1. Digital signage. The store has a 125-square-foot digital screen on an exterior corner tower that displays rotating marketing messages. They also post jewelry jokes and questions for drivers to answer.

2. Stellar reviews. “When people give us compliments, we’ll ask for reviews, but we don’t offer an incentive,” says Shaina, who is in charge of social media and may need to add staff to keep up with the demands. She’s grown a community of 51,000 followers on Facebook and 1,500 on Instagram.

3. Who’s up? “We make sure we greet everybody,” Shaina says. “That’s the most important thing. We don’t let people walk around without greeting them.”

4. Glam RETREAT. Tile in the elegant, upscale ladies’ room is embedded with Swarovski crystals. A chandelier adds even more pizzazz.

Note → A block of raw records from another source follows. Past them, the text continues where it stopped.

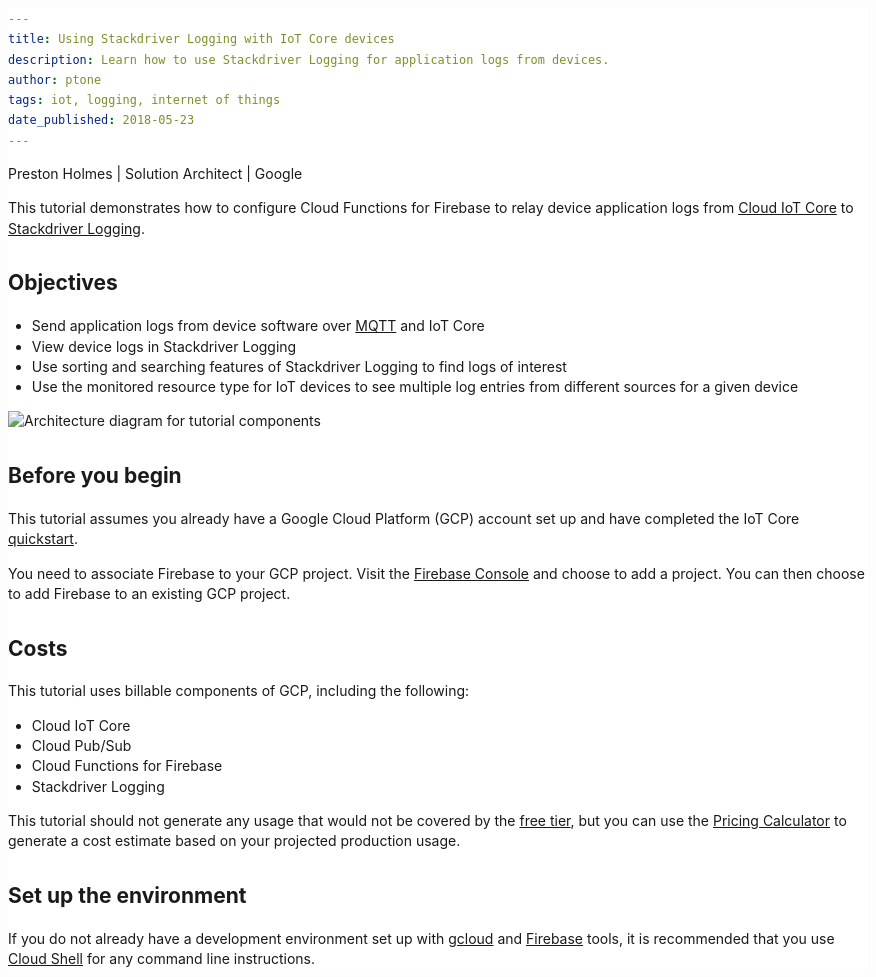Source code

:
 ```yaml
---
title: Using Stackdriver Logging with IoT Core devices
description: Learn how to use Stackdriver Logging for application logs from devices.
author: ptone
tags: iot, logging, internet of things
date_published: 2018-05-23
---
```


Preston Holmes | Solution Architect | Google

This tutorial demonstrates how to configure Cloud Functions for Firebase to relay device application logs from [Cloud IoT Core](https://cloud.google.com/iot) to [Stackdriver Logging](https://cloud.google.com/logging/).

## Objectives

- Send application logs from device software over [MQTT](https://www.mqtt.com/) and IoT Core
- View device logs in Stackdriver Logging
- Use sorting and searching features of Stackdriver Logging to find logs of interest
- Use the monitored resource type for IoT devices to see multiple log entries from different sources for a given device

![Architecture diagram for tutorial components](https://storage.googleapis.com/gcp-community/tutorials/cloud-iot-logging/architecture.png)


## Before you begin

This tutorial assumes you already have a Google Cloud Platform (GCP) account set up and have completed the IoT Core [quickstart](https://cloud.google.com/iot/docs/quickstart).

You need to associate Firebase to your GCP project. Visit the [Firebase Console](https://console.firebase.google.com/?authuser=0) and choose to add a project. You can then choose to add Firebase to an existing GCP project.

## Costs

This tutorial uses billable components of GCP, including the following:

- Cloud IoT Core
- Cloud Pub/Sub
- Cloud Functions for Firebase
- Stackdriver Logging

This tutorial should not generate any usage that would not be covered by the [free tier](https://cloud.google.com/free/), but you can use the [Pricing Calculator](https://cloud.google.com/products/calculator/) to generate a cost estimate based on your projected production usage.

## Set up the environment

If you do not already have a development environment set up with [gcloud](https://cloud.google.com/sdk/downloads) and [Firebase](https://firebase.google.com/docs/cli/) tools, it is recommended that you use [Cloud Shell](https://cloud.google.com/shell/docs/) for any command line instructions.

5. Cute mascots. “We love our greeter/store mascots BooBoo and Moose, both Australian shepherds,” Shaina says.

WHAT THE JUDGES SAY

  • Katherine Bodoh: The bright interior and the outdoor signage create a modern feel.
  • Laura Davis: I adore their focus on customer experience and their warmth. The genuine consideration toward care and little touches are wonderful. The store design is thoughtful. They have amazing potential and a lovely store.